What you will do:
Extract every line of the records that contains the word "present". Matching is case-sensitive.

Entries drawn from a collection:
• • • • •

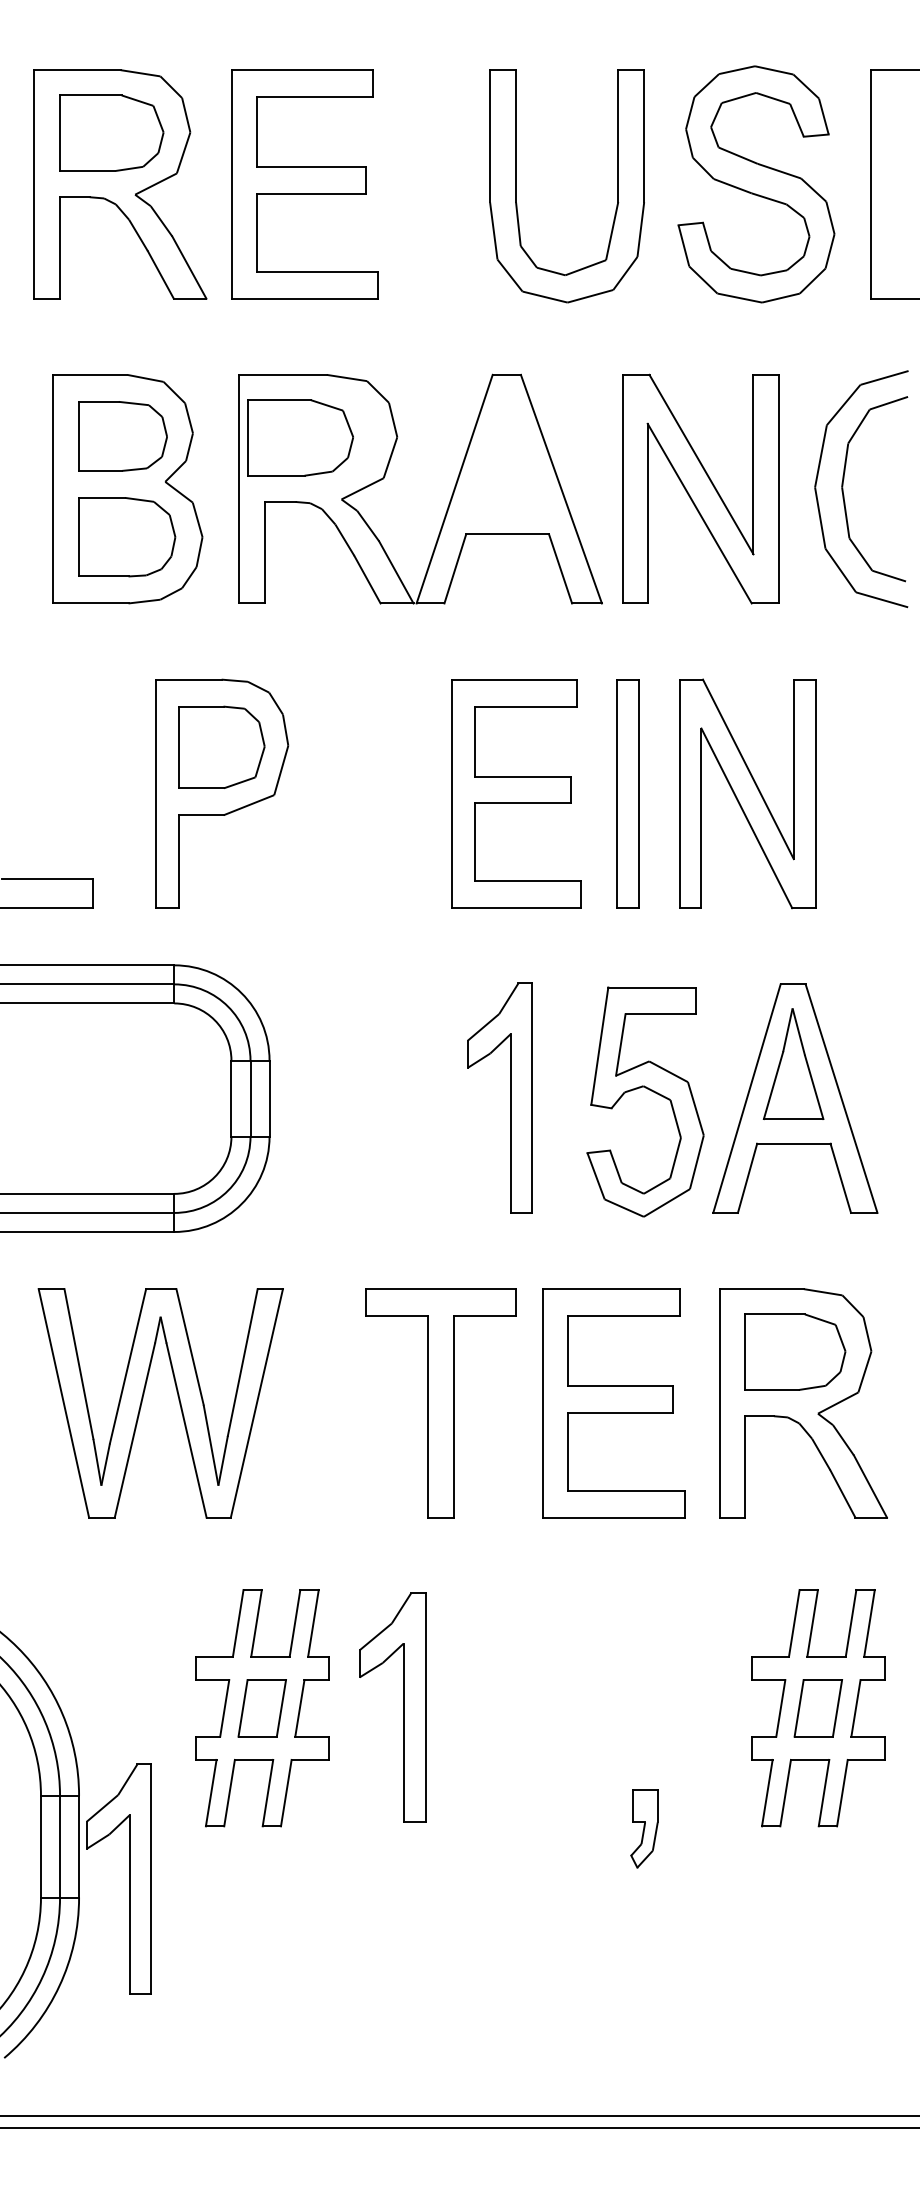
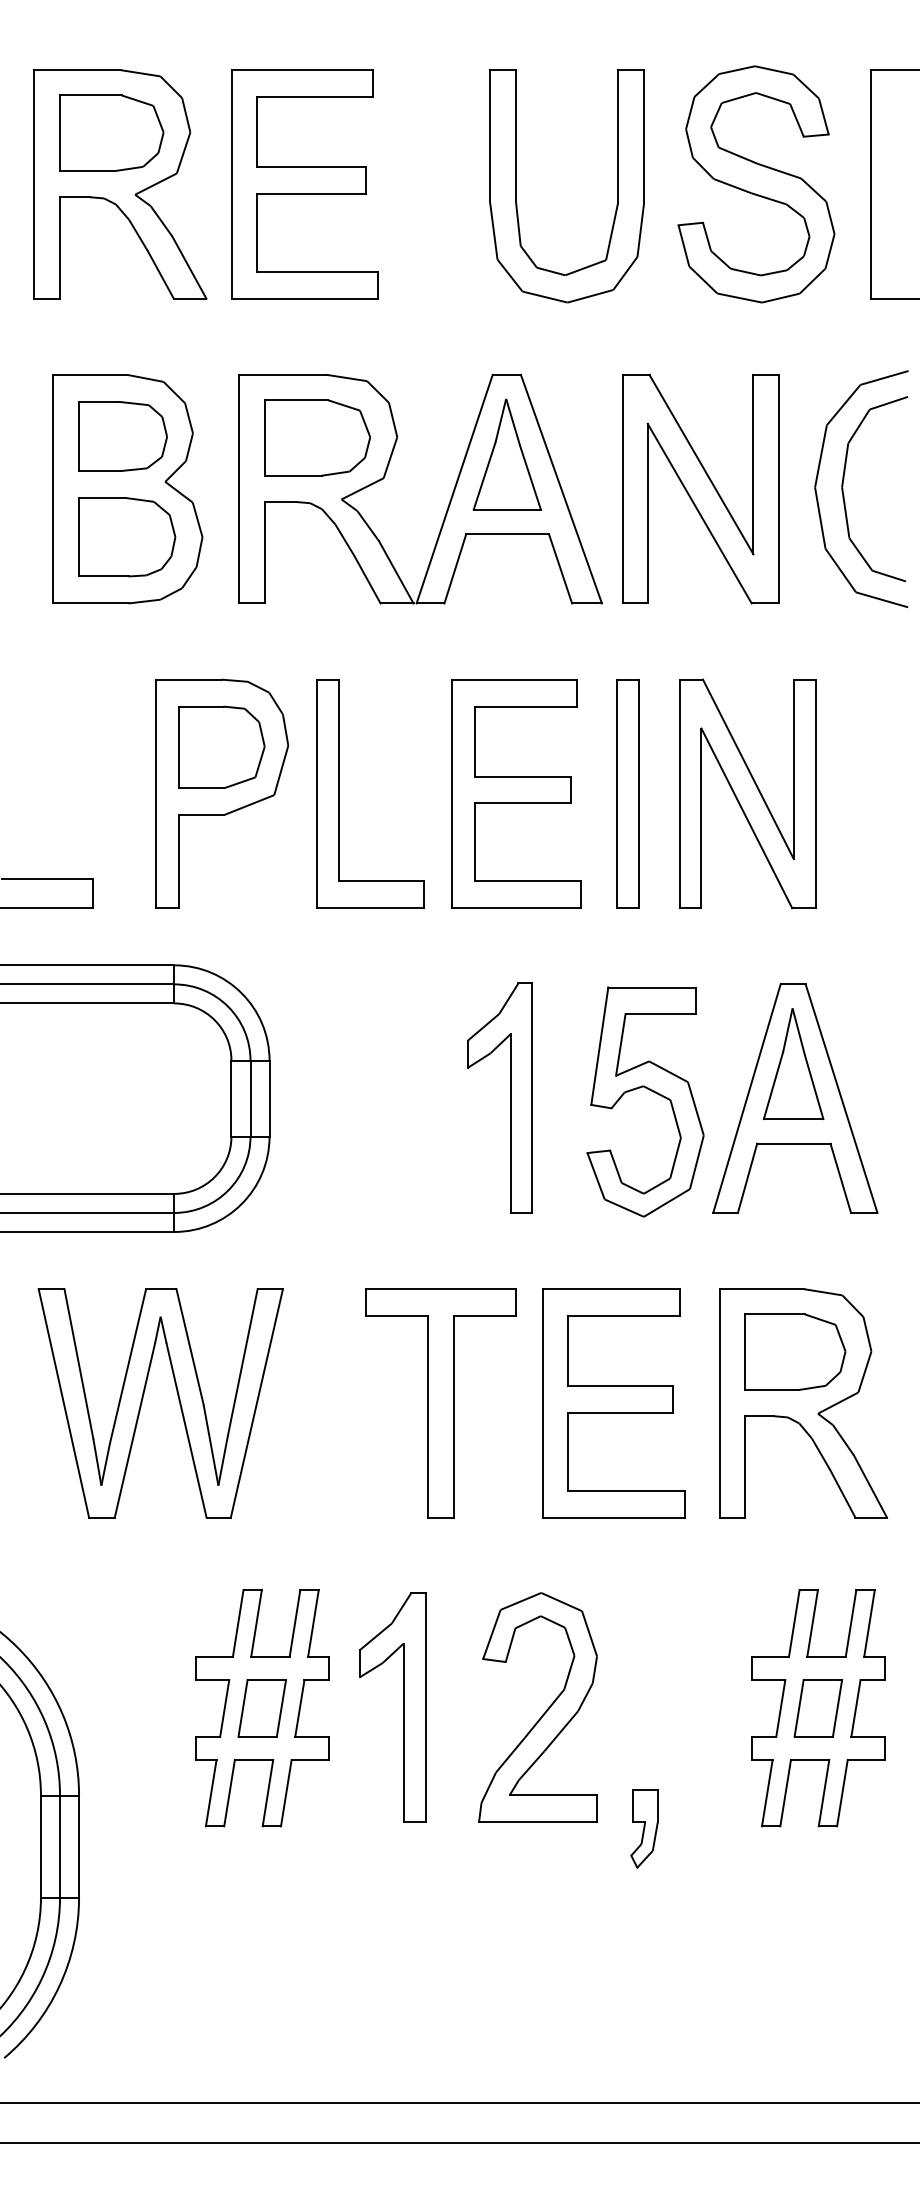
part at (300, 437) position: (300, 437) -> (317, 437)
part at (506, 454): none -> present
part at (339, 793): none -> present
part at (543, 1713): none -> present
part at (129, 1878): present -> none
line at (459, 2116) position: (459, 2116) -> (459, 2103)
line at (459, 2127) position: (459, 2127) -> (459, 2142)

• • • • •

Response to the task:
part at (506, 454): none -> present
part at (339, 793): none -> present
part at (543, 1713): none -> present
part at (129, 1878): present -> none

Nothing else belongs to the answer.